**Exercise objective**
Rewrite these records with every "AWS" changed to "Amazon Web Services", leaving everything else as it is. Leave the pictures out of your answer.

**Data supplied**
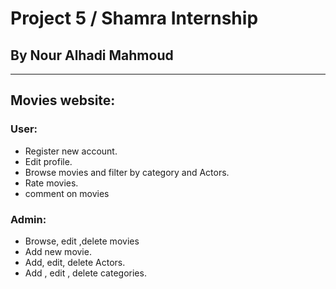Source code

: Project 5 / Shamra Internship
=============================

## By Nour Alhadi Mahmoud
- - -

## Movies website:

### User:

* Register new account.
* Edit profile.
* Browse movies and filter by category and Actors.
* Rate movies.
* comment on movies

### Admin:

* Browse, edit ,delete movies
* Add new movie.
* Add, edit, delete Actors.
* Add , edit , delete categories.
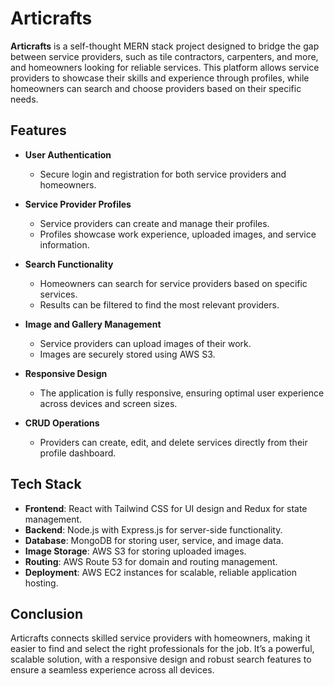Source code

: # Articrafts

**Articrafts** is a self-thought MERN stack project designed to bridge the gap between service providers, such as tile contractors, carpenters, and more, and homeowners looking for reliable services. This platform allows service providers to showcase their skills and experience through profiles, while homeowners can search and choose providers based on their specific needs.

## Features

- **User Authentication**
  - Secure login and registration for both service providers and homeowners.

- **Service Provider Profiles**
  - Service providers can create and manage their profiles.
  - Profiles showcase work experience, uploaded images, and service information.

- **Search Functionality**
  - Homeowners can search for service providers based on specific services.
  - Results can be filtered to find the most relevant providers.

- **Image and Gallery Management**
  - Service providers can upload images of their work.
  - Images are securely stored using AWS S3.

- **Responsive Design**
  - The application is fully responsive, ensuring optimal user experience across devices and screen sizes.

- **CRUD Operations**
  - Providers can create, edit, and delete services directly from their profile dashboard.

## Tech Stack

- **Frontend**: React with Tailwind CSS for UI design and Redux for state management.
- **Backend**: Node.js with Express.js for server-side functionality.
- **Database**: MongoDB for storing user, service, and image data.
- **Image Storage**: AWS S3 for storing uploaded images.
- **Routing**: AWS Route 53 for domain and routing management.
- **Deployment**: AWS EC2 instances for scalable, reliable application hosting.

## Conclusion

Articrafts connects skilled service providers with homeowners, making it easier to find and select the right professionals for the job. It’s a powerful, scalable solution, with a responsive design and robust search features to ensure a seamless experience across all devices.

**Response**
Source code

: Project 5 / Shamra Internship
=============================

## By Nour Alhadi Mahmoud
- - -

## Movies website:

### User:

* Register new account.
* Edit profile.
* Browse movies and filter by category and Actors.
* Rate movies.
* comment on movies

### Admin:

* Browse, edit ,delete movies
* Add new movie.
* Add, edit, delete Actors.
* Add , edit , delete categories.
Source code

: # Articrafts

**Articrafts** is a self-thought MERN stack project designed to bridge the gap between service providers, such as tile contractors, carpenters, and more, and homeowners looking for reliable services. This platform allows service providers to showcase their skills and experience through profiles, while homeowners can search and choose providers based on their specific needs.

## Features

- **User Authentication**
  - Secure login and registration for both service providers and homeowners.

- **Service Provider Profiles**
  - Service providers can create and manage their profiles.
  - Profiles showcase work experience, uploaded images, and service information.

- **Search Functionality**
  - Homeowners can search for service providers based on specific services.
  - Results can be filtered to find the most relevant providers.

- **Image and Gallery Management**
  - Service providers can upload images of their work.
  - Images are securely stored using Amazon Web Services S3.

- **Responsive Design**
  - The application is fully responsive, ensuring optimal user experience across devices and screen sizes.

- **CRUD Operations**
  - Providers can create, edit, and delete services directly from their profile dashboard.

## Tech Stack

- **Frontend**: React with Tailwind CSS for UI design and Redux for state management.
- **Backend**: Node.js with Express.js for server-side functionality.
- **Database**: MongoDB for storing user, service, and image data.
- **Image Storage**: Amazon Web Services S3 for storing uploaded images.
- **Routing**: Amazon Web Services Route 53 for domain and routing management.
- **Deployment**: Amazon Web Services EC2 instances for scalable, reliable application hosting.

## Conclusion

Articrafts connects skilled service providers with homeowners, making it easier to find and select the right professionals for the job. It’s a powerful, scalable solution, with a responsive design and robust search features to ensure a seamless experience across all devices.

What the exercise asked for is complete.